Related to Magnetic attraction / repulsion from the Lorentz force

1. What is the Lorentz force?

The Lorentz force is a fundamental force in physics that describes the interaction between electric and magnetic fields. It is named after Dutch physicist Hendrik Lorentz and is responsible for the movement of charged particles in magnetic fields.

2. How does magnetic attraction and repulsion occur from the Lorentz force?

Magnetic attraction and repulsion occur from the Lorentz force when a charged particle experiences a force due to the interaction between its own magnetic field and an external magnetic field. This force can either attract or repel the charged particle, depending on the direction of the magnetic fields.

3. What factors affect the strength of magnetic attraction and repulsion from the Lorentz force?

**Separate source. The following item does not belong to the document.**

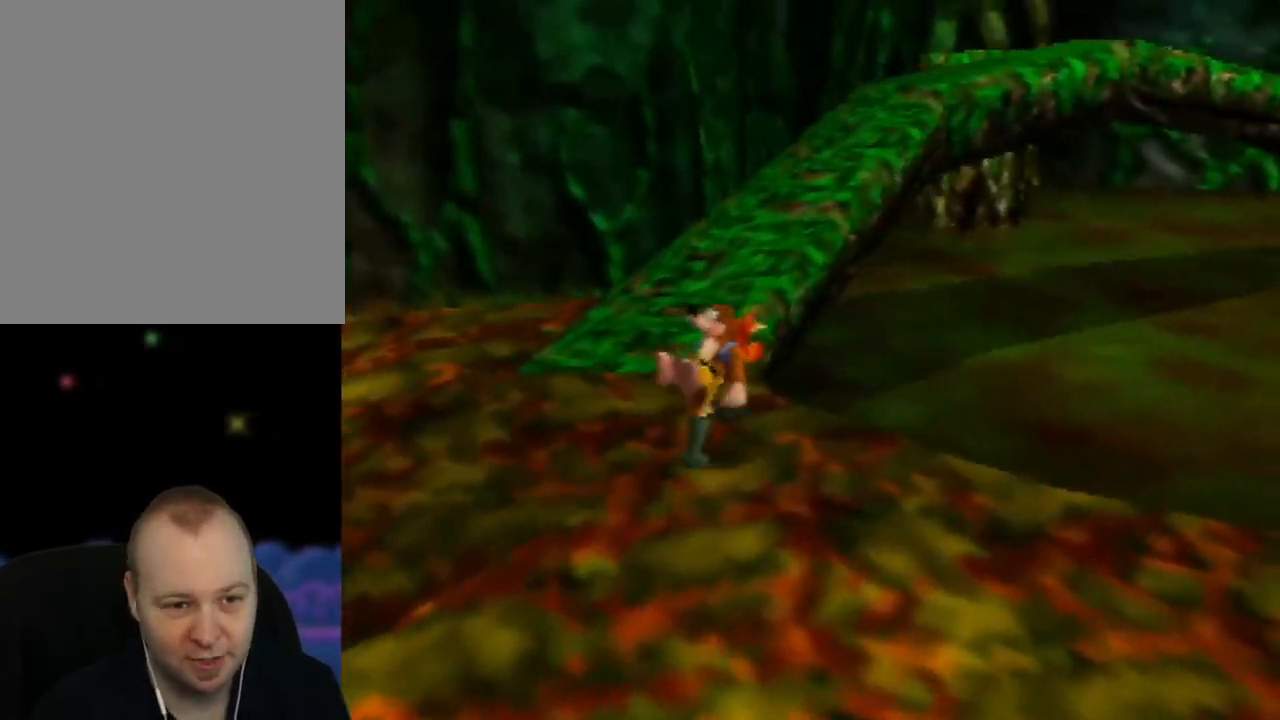
{"buttons": [], "left_stick": "up-right", "events": []}
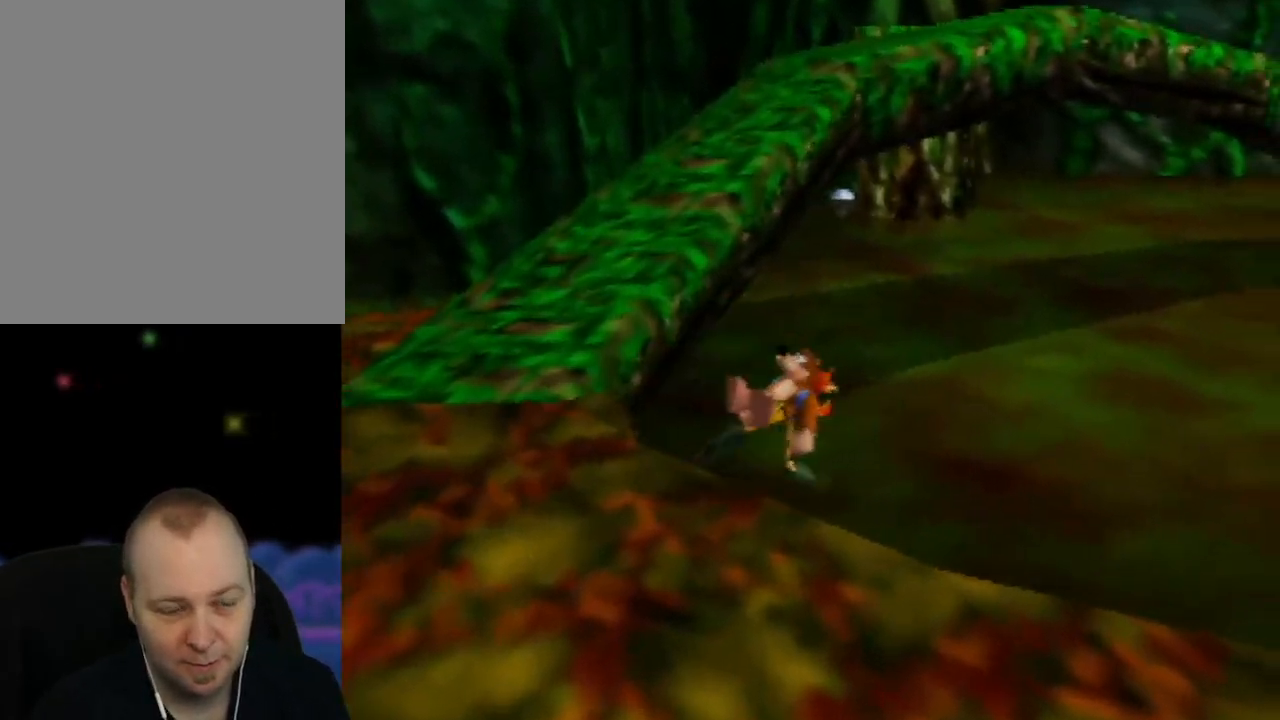
{"buttons": [], "left_stick": "up", "events": [[167, "left_stick", "up"]]}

The strength of magnetic attraction and repulsion from the Lorentz force is affected by the charge and velocity of the charged particle, as well as the strength and direction of the external magnetic field. Additionally, the mass and charge of the particle producing the magnetic field also play a role in determining the strength of the force.

4. Can the Lorentz force be used in practical applications?

Yes, the Lorentz force has many practical applications, including in electric motors, particle accelerators, and magnetic levitation systems. It is also used in various scientific experiments to study the behavior of charged particles in magnetic fields.

5. How does the Lorentz force relate to other fundamental forces?

The Lorentz force is one of the four fundamental forces in nature, along with gravity, electromagnetism, and the strong and weak nuclear forces. It is closely related to electromagnetism, as it is a combination of electric and magnetic forces, and is responsible for many of the phenomena observed in electromagnetism.